74 of 85 people found the following review helpful:
1.0 out of 5 stars
Beware Vanity Fair Subscription Renewal SCAM,
By
This review is from: Vanity Fair (1-year) (Magazine)
I enjoyed Vanity Fair magazine for several years but I chose to not renew it in January 2005. They sent the usual renewal notices and I tossed them out, and the magazine stopped coming.

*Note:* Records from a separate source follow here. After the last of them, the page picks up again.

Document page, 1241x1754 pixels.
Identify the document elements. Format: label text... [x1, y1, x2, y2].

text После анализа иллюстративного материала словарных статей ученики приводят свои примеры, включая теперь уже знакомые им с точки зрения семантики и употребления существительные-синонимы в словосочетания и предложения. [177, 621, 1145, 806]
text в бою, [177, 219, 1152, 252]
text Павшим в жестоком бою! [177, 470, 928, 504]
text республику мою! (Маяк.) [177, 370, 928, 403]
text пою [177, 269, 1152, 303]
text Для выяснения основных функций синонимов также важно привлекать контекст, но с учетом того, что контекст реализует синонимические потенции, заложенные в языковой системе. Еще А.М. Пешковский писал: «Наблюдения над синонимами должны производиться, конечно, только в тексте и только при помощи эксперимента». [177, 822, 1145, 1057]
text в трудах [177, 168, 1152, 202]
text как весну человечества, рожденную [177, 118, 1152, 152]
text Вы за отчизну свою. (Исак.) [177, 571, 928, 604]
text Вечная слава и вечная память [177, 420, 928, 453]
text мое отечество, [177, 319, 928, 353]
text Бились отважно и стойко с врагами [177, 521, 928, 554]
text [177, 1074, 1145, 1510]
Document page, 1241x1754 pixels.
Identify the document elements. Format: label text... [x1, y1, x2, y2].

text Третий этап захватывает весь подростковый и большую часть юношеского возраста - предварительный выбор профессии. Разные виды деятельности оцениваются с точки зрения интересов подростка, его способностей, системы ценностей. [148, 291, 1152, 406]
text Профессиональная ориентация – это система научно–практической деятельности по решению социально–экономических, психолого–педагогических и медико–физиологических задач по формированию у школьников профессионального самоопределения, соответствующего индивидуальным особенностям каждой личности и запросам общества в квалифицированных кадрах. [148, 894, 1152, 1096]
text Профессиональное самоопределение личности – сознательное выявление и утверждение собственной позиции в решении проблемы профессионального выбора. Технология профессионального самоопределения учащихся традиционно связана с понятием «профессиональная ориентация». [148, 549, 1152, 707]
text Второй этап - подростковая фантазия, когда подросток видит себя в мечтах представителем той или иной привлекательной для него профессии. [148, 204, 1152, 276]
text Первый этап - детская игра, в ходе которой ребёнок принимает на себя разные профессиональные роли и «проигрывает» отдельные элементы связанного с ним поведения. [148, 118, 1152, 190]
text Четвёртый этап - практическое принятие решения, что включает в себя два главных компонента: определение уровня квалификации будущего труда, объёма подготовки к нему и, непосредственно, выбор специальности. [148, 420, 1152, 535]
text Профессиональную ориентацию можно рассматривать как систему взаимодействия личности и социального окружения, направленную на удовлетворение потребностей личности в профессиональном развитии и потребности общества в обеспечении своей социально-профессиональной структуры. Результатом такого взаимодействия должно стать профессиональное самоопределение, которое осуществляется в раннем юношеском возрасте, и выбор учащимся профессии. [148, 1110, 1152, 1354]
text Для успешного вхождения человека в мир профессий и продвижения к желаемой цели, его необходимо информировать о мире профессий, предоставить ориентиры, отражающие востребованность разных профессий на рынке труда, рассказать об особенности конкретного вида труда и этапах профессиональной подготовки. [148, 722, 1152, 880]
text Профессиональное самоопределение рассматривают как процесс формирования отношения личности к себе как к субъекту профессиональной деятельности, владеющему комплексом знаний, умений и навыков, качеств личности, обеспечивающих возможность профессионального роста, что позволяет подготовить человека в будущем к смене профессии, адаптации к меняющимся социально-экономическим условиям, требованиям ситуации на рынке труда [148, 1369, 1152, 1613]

Now in July 2005 I got a harassing letter from "National Credit Audit Corporation" threatening me if I don't pay the $15 account. I did not renew this and I don't owe it, but the tone of the letter is serious. With some research on the Net I see that Vanity Fair is using an unreputable firm to harass people into renewing. Anyhow this is finally getting picked up by the mainstream media such as the San Francisco Chronicle, which reported that VF's sister publication, WIRED Magazine, is doing the same thing (they are both Conde Naste publications). NOTE this is NOT related to Amazon.com, and I am not saying if you subscribe via Amazon that this will happen. It seems to be part of a certain low-rate offer that contained certain language about "auto-renewal" that nobody could possibly read, it's so small. I am writing a letter to the magazine, the credit agency, and the attorneys general of New York and Florida. The magazine is great, the journalism is top rate. But just try to stop your subscription, you might face the same dunning.